▸ What is needed: Write out every record below exactly as it appears.

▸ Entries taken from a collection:
┌──
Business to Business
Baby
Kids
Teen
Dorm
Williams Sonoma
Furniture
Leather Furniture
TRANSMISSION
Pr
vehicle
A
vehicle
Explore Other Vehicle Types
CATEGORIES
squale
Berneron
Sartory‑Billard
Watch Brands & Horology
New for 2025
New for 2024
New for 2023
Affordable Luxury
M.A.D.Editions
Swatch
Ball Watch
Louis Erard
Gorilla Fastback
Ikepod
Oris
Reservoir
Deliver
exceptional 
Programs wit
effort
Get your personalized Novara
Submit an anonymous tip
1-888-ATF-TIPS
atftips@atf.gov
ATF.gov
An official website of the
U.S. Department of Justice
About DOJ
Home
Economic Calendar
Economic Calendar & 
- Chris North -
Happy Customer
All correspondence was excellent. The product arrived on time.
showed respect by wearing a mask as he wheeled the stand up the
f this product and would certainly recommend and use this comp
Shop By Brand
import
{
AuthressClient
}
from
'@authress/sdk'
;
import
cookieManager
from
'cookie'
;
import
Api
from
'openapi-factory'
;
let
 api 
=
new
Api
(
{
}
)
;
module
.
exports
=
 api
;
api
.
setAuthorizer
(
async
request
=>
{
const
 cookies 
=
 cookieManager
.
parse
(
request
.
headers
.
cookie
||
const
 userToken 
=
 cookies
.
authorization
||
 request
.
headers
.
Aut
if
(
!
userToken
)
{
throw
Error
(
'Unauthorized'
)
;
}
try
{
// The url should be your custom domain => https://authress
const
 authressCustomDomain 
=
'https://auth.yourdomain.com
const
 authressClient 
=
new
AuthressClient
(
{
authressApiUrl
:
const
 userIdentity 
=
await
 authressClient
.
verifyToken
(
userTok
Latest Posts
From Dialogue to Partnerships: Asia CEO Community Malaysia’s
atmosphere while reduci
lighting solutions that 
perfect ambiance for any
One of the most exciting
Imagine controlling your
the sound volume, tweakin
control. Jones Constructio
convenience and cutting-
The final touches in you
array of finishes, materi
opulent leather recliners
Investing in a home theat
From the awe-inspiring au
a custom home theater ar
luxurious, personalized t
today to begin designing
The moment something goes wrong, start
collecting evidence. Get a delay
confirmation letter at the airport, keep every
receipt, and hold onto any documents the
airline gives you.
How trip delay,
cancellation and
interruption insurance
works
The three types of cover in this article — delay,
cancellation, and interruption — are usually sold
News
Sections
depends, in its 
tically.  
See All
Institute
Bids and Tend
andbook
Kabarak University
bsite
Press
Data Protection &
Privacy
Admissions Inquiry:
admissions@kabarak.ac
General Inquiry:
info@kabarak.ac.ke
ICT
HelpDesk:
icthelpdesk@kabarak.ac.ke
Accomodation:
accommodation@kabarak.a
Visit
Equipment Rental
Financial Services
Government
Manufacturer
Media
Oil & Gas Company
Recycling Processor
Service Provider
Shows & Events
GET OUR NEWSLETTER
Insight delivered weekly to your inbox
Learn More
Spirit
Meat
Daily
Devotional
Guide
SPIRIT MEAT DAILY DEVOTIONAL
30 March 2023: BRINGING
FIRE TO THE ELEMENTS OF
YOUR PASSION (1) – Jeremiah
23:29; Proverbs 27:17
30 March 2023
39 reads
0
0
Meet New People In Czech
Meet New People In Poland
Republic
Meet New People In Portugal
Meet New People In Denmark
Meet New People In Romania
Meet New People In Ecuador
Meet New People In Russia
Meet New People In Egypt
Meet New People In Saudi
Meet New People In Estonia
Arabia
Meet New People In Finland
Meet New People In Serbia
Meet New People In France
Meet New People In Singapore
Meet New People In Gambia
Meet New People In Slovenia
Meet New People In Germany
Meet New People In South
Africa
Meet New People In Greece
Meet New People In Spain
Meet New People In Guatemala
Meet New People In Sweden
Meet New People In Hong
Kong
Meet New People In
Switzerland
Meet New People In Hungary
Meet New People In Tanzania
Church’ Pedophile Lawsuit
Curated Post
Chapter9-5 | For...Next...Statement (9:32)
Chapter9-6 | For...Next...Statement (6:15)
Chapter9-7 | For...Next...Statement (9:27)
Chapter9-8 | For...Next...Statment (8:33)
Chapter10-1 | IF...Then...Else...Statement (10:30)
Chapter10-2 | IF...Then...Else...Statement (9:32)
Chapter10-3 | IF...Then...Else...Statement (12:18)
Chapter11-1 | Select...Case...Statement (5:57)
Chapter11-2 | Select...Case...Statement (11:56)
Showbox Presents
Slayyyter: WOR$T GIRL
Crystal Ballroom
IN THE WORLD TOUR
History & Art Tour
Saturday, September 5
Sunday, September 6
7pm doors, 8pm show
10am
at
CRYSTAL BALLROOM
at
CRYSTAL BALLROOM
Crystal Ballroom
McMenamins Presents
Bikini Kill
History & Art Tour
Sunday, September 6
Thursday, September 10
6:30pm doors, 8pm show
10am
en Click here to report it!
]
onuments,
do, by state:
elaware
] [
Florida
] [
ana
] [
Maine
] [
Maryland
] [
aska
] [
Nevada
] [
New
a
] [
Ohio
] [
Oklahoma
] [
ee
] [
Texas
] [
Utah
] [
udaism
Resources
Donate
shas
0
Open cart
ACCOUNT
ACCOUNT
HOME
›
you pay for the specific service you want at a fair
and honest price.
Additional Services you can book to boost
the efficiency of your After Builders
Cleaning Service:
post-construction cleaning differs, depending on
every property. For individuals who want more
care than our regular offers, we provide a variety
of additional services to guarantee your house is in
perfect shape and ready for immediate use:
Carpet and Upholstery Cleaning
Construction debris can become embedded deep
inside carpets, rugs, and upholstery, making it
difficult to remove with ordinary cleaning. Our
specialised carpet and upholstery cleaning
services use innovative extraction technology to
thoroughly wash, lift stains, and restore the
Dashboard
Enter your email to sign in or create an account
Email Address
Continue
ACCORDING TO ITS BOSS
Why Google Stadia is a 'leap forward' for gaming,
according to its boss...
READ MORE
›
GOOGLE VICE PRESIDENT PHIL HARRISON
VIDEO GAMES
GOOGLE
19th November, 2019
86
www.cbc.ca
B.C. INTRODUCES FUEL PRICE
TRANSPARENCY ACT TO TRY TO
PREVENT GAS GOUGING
└──
▸ Answer space:
Business to Business
Baby
Kids
Teen
Dorm
Williams Sonoma
Furniture
Leather Furniture
TRANSMISSION
Pr
vehicle
A
vehicle
Explore Other Vehicle Types
CATEGORIES
squale
Berneron
Sartory‑Billard
Watch Brands & Horology
New for 2025
New for 2024
New for 2023
Affordable Luxury
M.A.D.Editions
Swatch
Ball Watch
Louis Erard
Gorilla Fastback
Ikepod
Oris
Reservoir
Deliver
exceptional 
Programs wit
effort
Get your personalized Novara
Submit an anonymous tip
1-888-ATF-TIPS
atftips@atf.gov
ATF.gov
An official website of the
U.S. Department of Justice
About DOJ
Home
Economic Calendar
Economic Calendar & 
- Chris North -
Happy Customer
All correspondence was excellent. The product arrived on time.
showed respect by wearing a mask as he wheeled the stand up the
f this product and would certainly recommend and use this comp
Shop By Brand
import
{
AuthressClient
}
from
'@authress/sdk'
;
import
cookieManager
from
'cookie'
;
import
Api
from
'openapi-factory'
;
let
 api 
=
new
Api
(
{
}
)
;
module
.
exports
=
 api
;
api
.
setAuthorizer
(
async
request
=>
{
const
 cookies 
=
 cookieManager
.
parse
(
request
.
headers
.
cookie
||
const
 userToken 
=
 cookies
.
authorization
||
 request
.
headers
.
Aut
if
(
!
userToken
)
{
throw
Error
(
'Unauthorized'
)
;
}
try
{
// The url should be your custom domain => https://authress
const
 authressCustomDomain 
=
'https://auth.yourdomain.com
const
 authressClient 
=
new
AuthressClient
(
{
authressApiUrl
:
const
 userIdentity 
=
await
 authressClient
.
verifyToken
(
userTok
Latest Posts
From Dialogue to Partnerships: Asia CEO Community Malaysia’s
atmosphere while reduci
lighting solutions that 
perfect ambiance for any
One of the most exciting
Imagine controlling your
the sound volume, tweakin
control. Jones Constructio
convenience and cutting-
The final touches in you
array of finishes, materi
opulent leather recliners
Investing in a home theat
From the awe-inspiring au
a custom home theater ar
luxurious, personalized t
today to begin designing
The moment something goes wrong, start
collecting evidence. Get a delay
confirmation letter at the airport, keep every
receipt, and hold onto any documents the
airline gives you.
How trip delay,
cancellation and
interruption insurance
works
The three types of cover in this article — delay,
cancellation, and interruption — are usually sold
News
Sections
depends, in its 
tically.  
See All
Institute
Bids and Tend
andbook
Kabarak University
bsite
Press
Data Protection &
Privacy
Admissions Inquiry:
admissions@kabarak.ac
General Inquiry:
info@kabarak.ac.ke
ICT
HelpDesk:
icthelpdesk@kabarak.ac.ke
Accomodation:
accommodation@kabarak.a
Visit
Equipment Rental
Financial Services
Government
Manufacturer
Media
Oil & Gas Company
Recycling Processor
Service Provider
Shows & Events
GET OUR NEWSLETTER
Insight delivered weekly to your inbox
Learn More
Spirit
Meat
Daily
Devotional
Guide
SPIRIT MEAT DAILY DEVOTIONAL
30 March 2023: BRINGING
FIRE TO THE ELEMENTS OF
YOUR PASSION (1) – Jeremiah
23:29; Proverbs 27:17
30 March 2023
39 reads
0
0
Meet New People In Czech
Meet New People In Poland
Republic
Meet New People In Portugal
Meet New People In Denmark
Meet New People In Romania
Meet New People In Ecuador
Meet New People In Russia
Meet New People In Egypt
Meet New People In Saudi
Meet New People In Estonia
Arabia
Meet New People In Finland
Meet New People In Serbia
Meet New People In France
Meet New People In Singapore
Meet New People In Gambia
Meet New People In Slovenia
Meet New People In Germany
Meet New People In South
Africa
Meet New People In Greece
Meet New People In Spain
Meet New People In Guatemala
Meet New People In Sweden
Meet New People In Hong
Kong
Meet New People In
Switzerland
Meet New People In Hungary
Meet New People In Tanzania
Church’ Pedophile Lawsuit
Curated Post
Chapter9-5 | For...Next...Statement (9:32)
Chapter9-6 | For...Next...Statement (6:15)
Chapter9-7 | For...Next...Statement (9:27)
Chapter9-8 | For...Next...Statment (8:33)
Chapter10-1 | IF...Then...Else...Statement (10:30)
Chapter10-2 | IF...Then...Else...Statement (9:32)
Chapter10-3 | IF...Then...Else...Statement (12:18)
Chapter11-1 | Select...Case...Statement (5:57)
Chapter11-2 | Select...Case...Statement (11:56)
Showbox Presents
Slayyyter: WOR$T GIRL
Crystal Ballroom
IN THE WORLD TOUR
History & Art Tour
Saturday, September 5
Sunday, September 6
7pm doors, 8pm show
10am
at
CRYSTAL BALLROOM
at
CRYSTAL BALLROOM
Crystal Ballroom
McMenamins Presents
Bikini Kill
History & Art Tour
Sunday, September 6
Thursday, September 10
6:30pm doors, 8pm show
10am
en Click here to report it!
]
onuments,
do, by state:
elaware
] [
Florida
] [
ana
] [
Maine
] [
Maryland
] [
aska
] [
Nevada
] [
New
a
] [
Ohio
] [
Oklahoma
] [
ee
] [
Texas
] [
Utah
] [
udaism
Resources
Donate
shas
0
Open cart
ACCOUNT
ACCOUNT
HOME
›
you pay for the specific service you want at a fair
and honest price.
Additional Services you can book to boost
the efficiency of your After Builders
Cleaning Service:
post-construction cleaning differs, depending on
every property. For individuals who want more
care than our regular offers, we provide a variety
of additional services to guarantee your house is in
perfect shape and ready for immediate use:
Carpet and Upholstery Cleaning
Construction debris can become embedded deep
inside carpets, rugs, and upholstery, making it
difficult to remove with ordinary cleaning. Our
specialised carpet and upholstery cleaning
services use innovative extraction technology to
thoroughly wash, lift stains, and restore the
Dashboard
Enter your email to sign in or create an account
Email Address
Continue
ACCORDING TO ITS BOSS
Why Google Stadia is a 'leap forward' for gaming,
according to its boss...
READ MORE
›
GOOGLE VICE PRESIDENT PHIL HARRISON
VIDEO GAMES
GOOGLE
19th November, 2019
86
www.cbc.ca
B.C. INTRODUCES FUEL PRICE
TRANSPARENCY ACT TO TRY TO
PREVENT GAS GOUGING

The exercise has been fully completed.